DIRECTIONS FOR THIS TASK: Starting with the line that contains "left eye: (1017, 418)", copy every remaining line of the data below exactly, the last one included.
INPUT DATA START
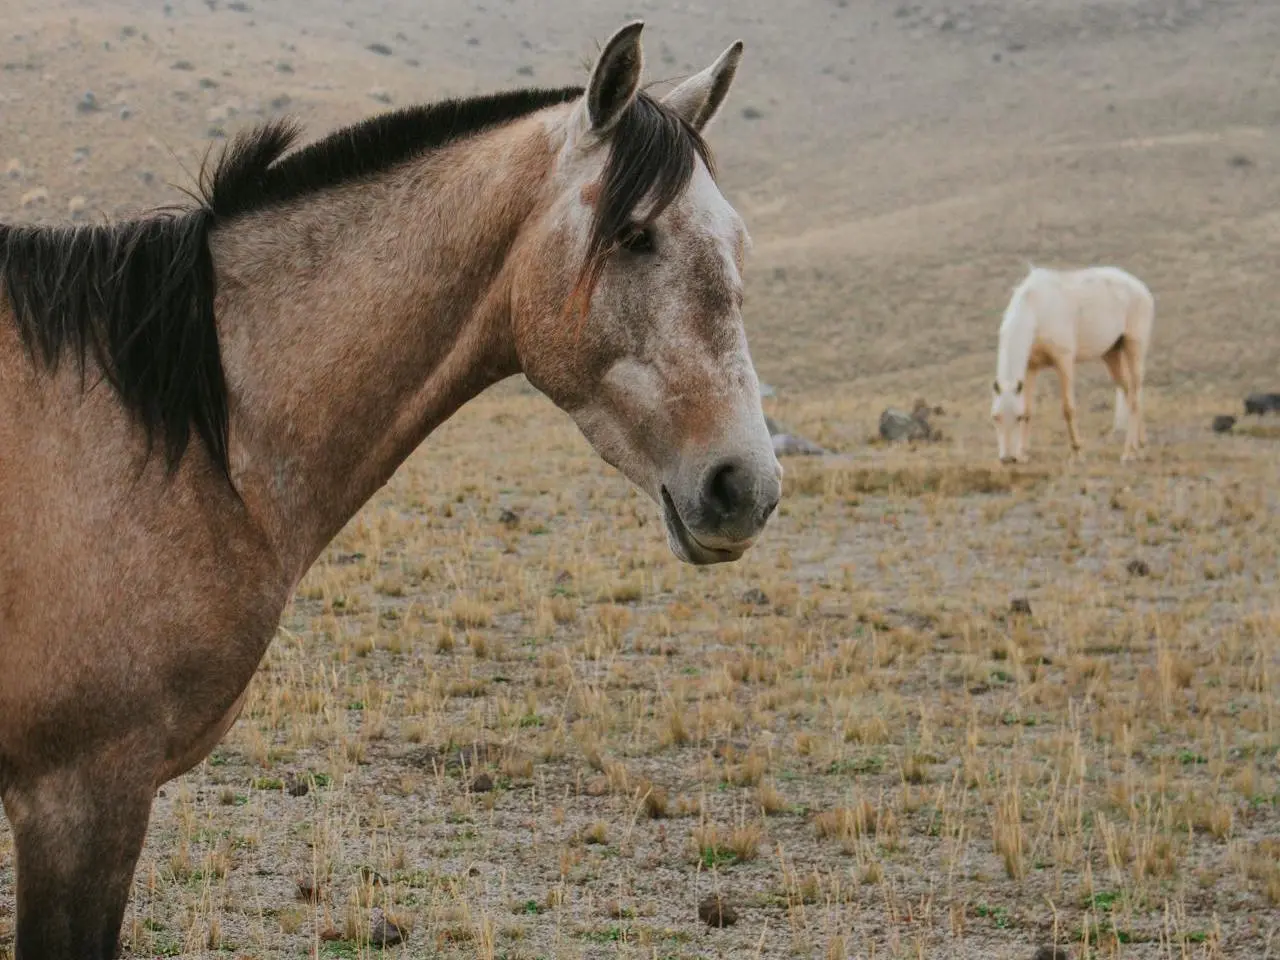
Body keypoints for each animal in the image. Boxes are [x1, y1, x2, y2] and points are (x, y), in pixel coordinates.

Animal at [988, 264, 1162, 463]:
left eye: (1017, 418)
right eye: (995, 417)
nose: (1008, 459)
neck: (1035, 309)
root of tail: (1140, 287)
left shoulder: (1064, 361)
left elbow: (1068, 408)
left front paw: (1077, 452)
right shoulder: (1030, 367)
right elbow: (1029, 409)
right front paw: (1023, 453)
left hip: (1134, 347)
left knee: (1134, 397)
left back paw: (1128, 453)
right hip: (1111, 354)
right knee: (1128, 391)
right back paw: (1141, 444)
INPUT DATA END
RESULT:
left eye: (1017, 418)
right eye: (995, 417)
nose: (1008, 459)
neck: (1035, 309)
root of tail: (1140, 287)
left shoulder: (1064, 361)
left elbow: (1068, 408)
left front paw: (1077, 452)
right shoulder: (1030, 367)
right elbow: (1029, 409)
right front paw: (1023, 453)
left hip: (1134, 347)
left knee: (1134, 397)
left back paw: (1128, 453)
right hip: (1111, 354)
right knee: (1128, 391)
right back paw: (1141, 444)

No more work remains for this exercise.